当たる確率は低いのに、なぜ期待してしまうの?

普段私たちは「合格率○%」「成功率○%」「降水確率○%」などと、さまざまな確率に触れて過ごしています。数字で示されることで分かりやすいと感じますが、実は正しく理解できているわけではありません。

先ほど述べたように、プロスペクト理論の確率加重関数では、以下の傾向が示されています。

  • 高い確率は、実際よりも低く感じる(過小評価する)
  • 低い確率は、実際よりも高く感じる(過大評価する)

例えば、90%成功する手術と言われても、残りの10%の失敗が大きく見えてしまいます。

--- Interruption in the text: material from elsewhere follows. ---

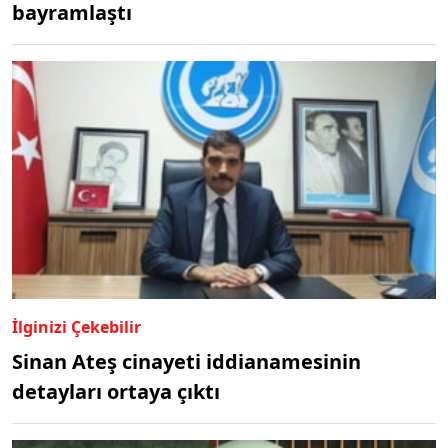
bayramlaştı
İlginizi Çekebilir
Sinan Ateş cinayeti iddianamesinin
detayları ortaya çıktı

あるいは、80%の社員はリストラしないと告げられた場合、数字以上の不安を覚えるのではないでしょうか。

一方で、事故や大きな病気、自然災害に対する“万が一”は、実際に起こる確率が非常に低くても、その可能性を大きく考えてしまいます。だから多くの人は備えとして保険に加入するのです。また、天気予報で降水確率20%の日に、折りたたみ傘を持っていく人は珍しくありません。

このように人は、確率という数字に対して、正確に捉えず主観的に感じているのです。

年末ジャンボ宝くじ1等の当選確率は2,000万分の1、つまり0.000005%。こう見ると、ほぼ0とも言えるほど極めて低い確率です。しかし宝くじを買う人は、この数字(客観的確率)を実際よりも高く見積もっているからこそ、その機会を購入するのです。

「もしかしたら当たるかもしれない」「誰かは当選するのだから」と、実際の確率よりも大きな期待をしてしまう…それが人の心理なのです。